| ASSIGNMENT |
Copy every line of all the entries below without changing anything.

==================================================

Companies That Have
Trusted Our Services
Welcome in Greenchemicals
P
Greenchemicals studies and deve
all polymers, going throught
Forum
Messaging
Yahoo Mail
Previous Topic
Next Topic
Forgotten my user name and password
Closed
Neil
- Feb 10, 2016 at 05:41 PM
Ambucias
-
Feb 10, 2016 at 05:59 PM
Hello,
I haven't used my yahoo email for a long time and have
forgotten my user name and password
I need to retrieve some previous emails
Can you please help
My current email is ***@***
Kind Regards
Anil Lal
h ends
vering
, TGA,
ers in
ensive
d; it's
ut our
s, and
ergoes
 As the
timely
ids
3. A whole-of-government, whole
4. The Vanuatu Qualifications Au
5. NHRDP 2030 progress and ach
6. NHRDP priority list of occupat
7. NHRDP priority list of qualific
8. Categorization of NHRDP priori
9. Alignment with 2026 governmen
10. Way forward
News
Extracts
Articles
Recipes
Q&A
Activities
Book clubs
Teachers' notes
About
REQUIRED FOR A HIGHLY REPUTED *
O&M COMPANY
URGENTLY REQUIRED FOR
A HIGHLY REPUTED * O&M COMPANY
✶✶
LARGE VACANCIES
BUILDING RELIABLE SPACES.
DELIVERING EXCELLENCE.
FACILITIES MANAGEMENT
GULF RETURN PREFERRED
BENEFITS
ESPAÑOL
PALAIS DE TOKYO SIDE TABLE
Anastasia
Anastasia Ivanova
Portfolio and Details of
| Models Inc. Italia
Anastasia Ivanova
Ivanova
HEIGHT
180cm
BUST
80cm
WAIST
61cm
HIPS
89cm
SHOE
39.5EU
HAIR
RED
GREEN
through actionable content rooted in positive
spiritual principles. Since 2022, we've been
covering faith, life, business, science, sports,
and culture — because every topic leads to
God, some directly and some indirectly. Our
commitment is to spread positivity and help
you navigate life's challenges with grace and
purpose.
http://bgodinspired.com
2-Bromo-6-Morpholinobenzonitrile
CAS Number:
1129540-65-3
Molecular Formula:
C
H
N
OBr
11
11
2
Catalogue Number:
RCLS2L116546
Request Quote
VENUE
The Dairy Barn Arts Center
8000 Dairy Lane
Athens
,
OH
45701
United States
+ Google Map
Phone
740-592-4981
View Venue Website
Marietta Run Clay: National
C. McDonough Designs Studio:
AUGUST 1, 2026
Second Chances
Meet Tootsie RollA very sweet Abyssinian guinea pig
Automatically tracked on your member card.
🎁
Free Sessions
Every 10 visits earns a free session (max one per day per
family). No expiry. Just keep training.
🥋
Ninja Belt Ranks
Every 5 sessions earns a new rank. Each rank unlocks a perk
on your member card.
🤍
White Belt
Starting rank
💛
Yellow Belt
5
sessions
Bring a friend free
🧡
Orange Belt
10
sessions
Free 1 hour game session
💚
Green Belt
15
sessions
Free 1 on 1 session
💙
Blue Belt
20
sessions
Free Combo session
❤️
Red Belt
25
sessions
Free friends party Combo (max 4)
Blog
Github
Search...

==================================================

| EXERCISE ANSWER |
Companies That Have
Trusted Our Services
Welcome in Greenchemicals
P
Greenchemicals studies and deve
all polymers, going throught
Forum
Messaging
Yahoo Mail
Previous Topic
Next Topic
Forgotten my user name and password
Closed
Neil
- Feb 10, 2016 at 05:41 PM
Ambucias
-
Feb 10, 2016 at 05:59 PM
Hello,
I haven't used my yahoo email for a long time and have
forgotten my user name and password
I need to retrieve some previous emails
Can you please help
My current email is ***@***
Kind Regards
Anil Lal
h ends
vering
, TGA,
ers in
ensive
d; it's
ut our
s, and
ergoes
 As the
timely
ids
3. A whole-of-government, whole
4. The Vanuatu Qualifications Au
5. NHRDP 2030 progress and ach
6. NHRDP priority list of occupat
7. NHRDP priority list of qualific
8. Categorization of NHRDP priori
9. Alignment with 2026 governmen
10. Way forward
News
Extracts
Articles
Recipes
Q&A
Activities
Book clubs
Teachers' notes
About
REQUIRED FOR A HIGHLY REPUTED *
O&M COMPANY
URGENTLY REQUIRED FOR
A HIGHLY REPUTED * O&M COMPANY
✶✶
LARGE VACANCIES
BUILDING RELIABLE SPACES.
DELIVERING EXCELLENCE.
FACILITIES MANAGEMENT
GULF RETURN PREFERRED
BENEFITS
ESPAÑOL
PALAIS DE TOKYO SIDE TABLE
Anastasia
Anastasia Ivanova
Portfolio and Details of
| Models Inc. Italia
Anastasia Ivanova
Ivanova
HEIGHT
180cm
BUST
80cm
WAIST
61cm
HIPS
89cm
SHOE
39.5EU
HAIR
RED
GREEN
through actionable content rooted in positive
spiritual principles. Since 2022, we've been
covering faith, life, business, science, sports,
and culture — because every topic leads to
God, some directly and some indirectly. Our
commitment is to spread positivity and help
you navigate life's challenges with grace and
purpose.
http://bgodinspired.com
2-Bromo-6-Morpholinobenzonitrile
CAS Number:
1129540-65-3
Molecular Formula:
C
H
N
OBr
11
11
2
Catalogue Number:
RCLS2L116546
Request Quote
VENUE
The Dairy Barn Arts Center
8000 Dairy Lane
Athens
,
OH
45701
United States
+ Google Map
Phone
740-592-4981
View Venue Website
Marietta Run Clay: National
C. McDonough Designs Studio:
AUGUST 1, 2026
Second Chances
Meet Tootsie RollA very sweet Abyssinian guinea pig
Automatically tracked on your member card.
🎁
Free Sessions
Every 10 visits earns a free session (max one per day per
family). No expiry. Just keep training.
🥋
Ninja Belt Ranks
Every 5 sessions earns a new rank. Each rank unlocks a perk
on your member card.
🤍
White Belt
Starting rank
💛
Yellow Belt
5
sessions
Bring a friend free
🧡
Orange Belt
10
sessions
Free 1 hour game session
💚
Green Belt
15
sessions
Free 1 on 1 session
💙
Blue Belt
20
sessions
Free Combo session
❤️
Red Belt
25
sessions
Free friends party Combo (max 4)
Blog
Github
Search...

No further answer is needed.